One thing high on my priority list for the New Year is a newsletter. Yes, I know I’ve said this before, but the way Twitter has deteriorated makes this a Must Do. I’ll unlock my Twitter account for a while when that’s ready, but for most of the time I’ll be keeping my account protected unless and until there’s some major improvement. That said, a recent pleasure has been reading answers to a thread on ‘what was your first Discworld book’, so some of the old, fun Twitter lingers. I will always accept follower requests from new people whose accounts show they are real and interesting folk. As far as other social media goes, you can find me on Facebook and Mastodon.

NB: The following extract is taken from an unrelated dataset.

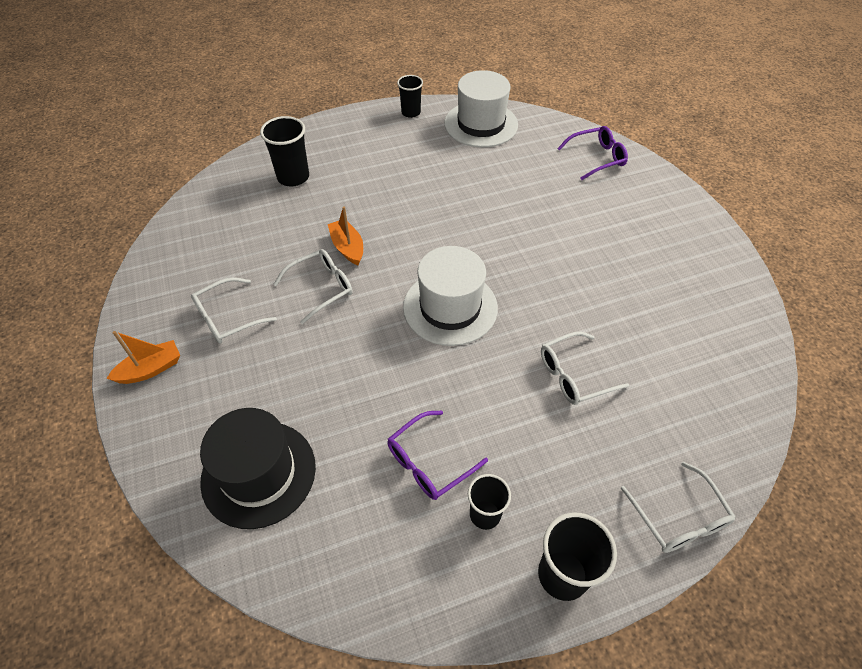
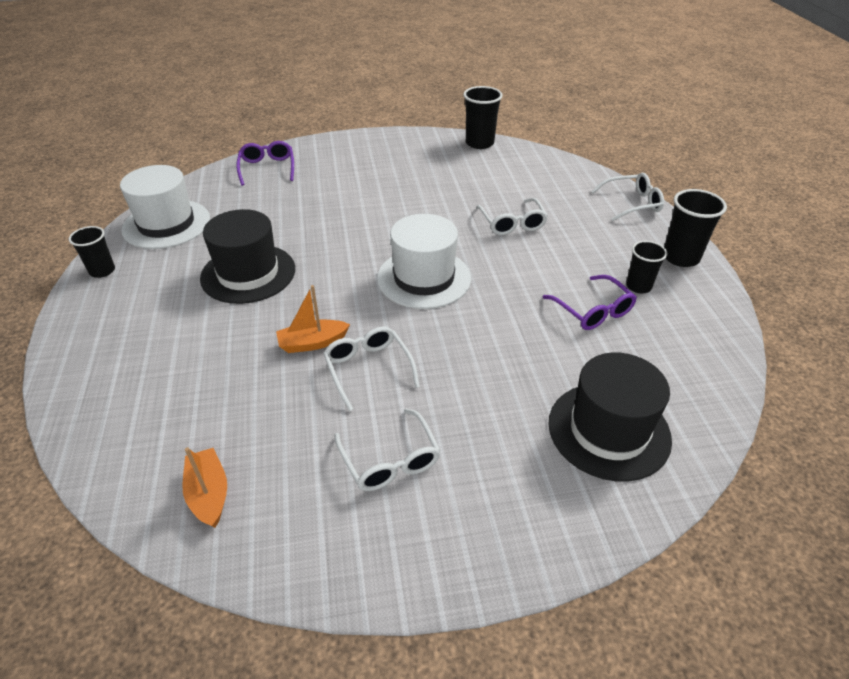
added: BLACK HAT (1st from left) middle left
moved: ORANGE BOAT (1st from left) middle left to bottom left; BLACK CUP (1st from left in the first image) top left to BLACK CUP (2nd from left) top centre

What else have I got planned for 2023? There’s the next Green Man book to research and to write. I have an intriguing idea for a new challenge for Dan and I’m keen to see where that takes me. “The Cleaving” (aka the Arthur book) comes out in April, and it really will be fascinating to see what folk make of that view of the mythos. Those three short stories I mentioned will hopefully see the light of day, and – well, I’ll see what else comes up. There will be conventions to go to and new books to read as well as new people to meet, as well as new vaccinations and boosters to hopefully keep Covid at bay.
Because the pandemic’s by no means over, while flu and other health problems are overloading health services on the edge of collapse. The UK government are proving utterly incapable of meeting such challenges, even if they wanted to, and there’s no sign of that. There’s no way to ignore the hardships and stress that are so prevalent at the moment, at every level from the international to the personal here in the UK. So I will do what I can, where and when I can, to help out – always mindful of the advantages which keep me and mine from such tribulation.